Contributions made by check, electronic funds transfer, or credit card are considered cash contributions for tax purposes. Noncash contributions, such as donated property, are reported on a separate line within the same section of Schedule A. After totaling all eligible charitable contributions and other itemized deductions on Schedule A, the total amount is transferred to Form 1040, U.S. Individual Income Tax Return.
Proper record-keeping is necessary to support the amounts reported on Schedule A.
To claim a deduction for tithing or other religious donations, taxpayers must meet substantiation requirements established by the IRS. For any cash contribution, regardless of amount, you must maintain a bank record (such as a canceled check or bank statement) or a written communication from the organization. If a single contribution is $250 or more, you must obtain a written acknowledgment from the religious organization.
This written acknowledgment must include the amount of cash contributed, whether the organization provided any goods or services in return for the contribution, and a description and good faith estimate of the value of any such goods or services. A canceled check alone is not sufficient for contributions of $250 or more. The acknowledgment must be obtained by the date you file your tax return or the due date of your return (including extensions), whichever is earlier.
There are limits on how much of your adjusted gross income (AGI) can be deducted as charitable contributions in a single tax year. For cash contributions to public charities, the deduction is limited to 60% of your AGI. Any contributions exceeding this limit can be carried forward and deducted in future tax years for up to five years.

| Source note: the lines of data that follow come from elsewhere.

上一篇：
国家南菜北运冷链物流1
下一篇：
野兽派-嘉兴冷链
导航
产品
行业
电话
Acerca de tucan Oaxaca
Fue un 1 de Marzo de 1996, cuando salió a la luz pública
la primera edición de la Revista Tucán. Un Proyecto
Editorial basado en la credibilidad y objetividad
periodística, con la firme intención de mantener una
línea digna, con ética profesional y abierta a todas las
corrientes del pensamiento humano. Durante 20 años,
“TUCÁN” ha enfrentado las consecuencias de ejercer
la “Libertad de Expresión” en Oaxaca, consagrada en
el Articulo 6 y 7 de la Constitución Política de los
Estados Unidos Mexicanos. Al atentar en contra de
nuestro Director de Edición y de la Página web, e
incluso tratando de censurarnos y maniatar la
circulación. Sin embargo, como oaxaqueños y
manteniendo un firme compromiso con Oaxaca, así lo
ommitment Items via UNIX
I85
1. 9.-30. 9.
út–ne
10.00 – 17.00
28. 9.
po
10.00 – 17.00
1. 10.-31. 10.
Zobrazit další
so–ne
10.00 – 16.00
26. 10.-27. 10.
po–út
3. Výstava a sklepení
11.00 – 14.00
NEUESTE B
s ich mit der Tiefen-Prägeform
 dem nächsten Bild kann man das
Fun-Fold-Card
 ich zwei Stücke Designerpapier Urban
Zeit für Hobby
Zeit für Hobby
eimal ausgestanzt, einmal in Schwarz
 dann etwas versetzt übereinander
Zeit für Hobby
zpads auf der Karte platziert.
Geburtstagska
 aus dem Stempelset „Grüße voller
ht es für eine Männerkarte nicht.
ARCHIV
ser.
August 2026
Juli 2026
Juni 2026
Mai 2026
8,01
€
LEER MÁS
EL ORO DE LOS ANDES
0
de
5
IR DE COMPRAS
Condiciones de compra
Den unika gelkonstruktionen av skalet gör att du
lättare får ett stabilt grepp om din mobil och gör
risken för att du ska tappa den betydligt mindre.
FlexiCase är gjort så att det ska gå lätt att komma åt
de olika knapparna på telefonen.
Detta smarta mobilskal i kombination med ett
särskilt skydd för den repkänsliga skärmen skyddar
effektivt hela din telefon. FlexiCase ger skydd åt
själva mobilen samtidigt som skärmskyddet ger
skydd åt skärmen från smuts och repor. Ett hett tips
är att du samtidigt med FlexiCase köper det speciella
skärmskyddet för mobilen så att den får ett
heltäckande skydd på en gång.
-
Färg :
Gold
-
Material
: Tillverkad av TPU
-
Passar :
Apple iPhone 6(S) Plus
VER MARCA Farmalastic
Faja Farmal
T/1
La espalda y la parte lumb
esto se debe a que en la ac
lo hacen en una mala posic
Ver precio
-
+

A rule applies to “quid pro quo” contributions, where you receive a benefit in return for your donation. If you receive something of value, such as tickets to a religious concert or a dinner, only the amount of your contribution that exceeds the fair market value of the benefit received is deductible. The religious organization is required to provide a written disclosure statement if a payment of more than $75 is made and a portion is deductible.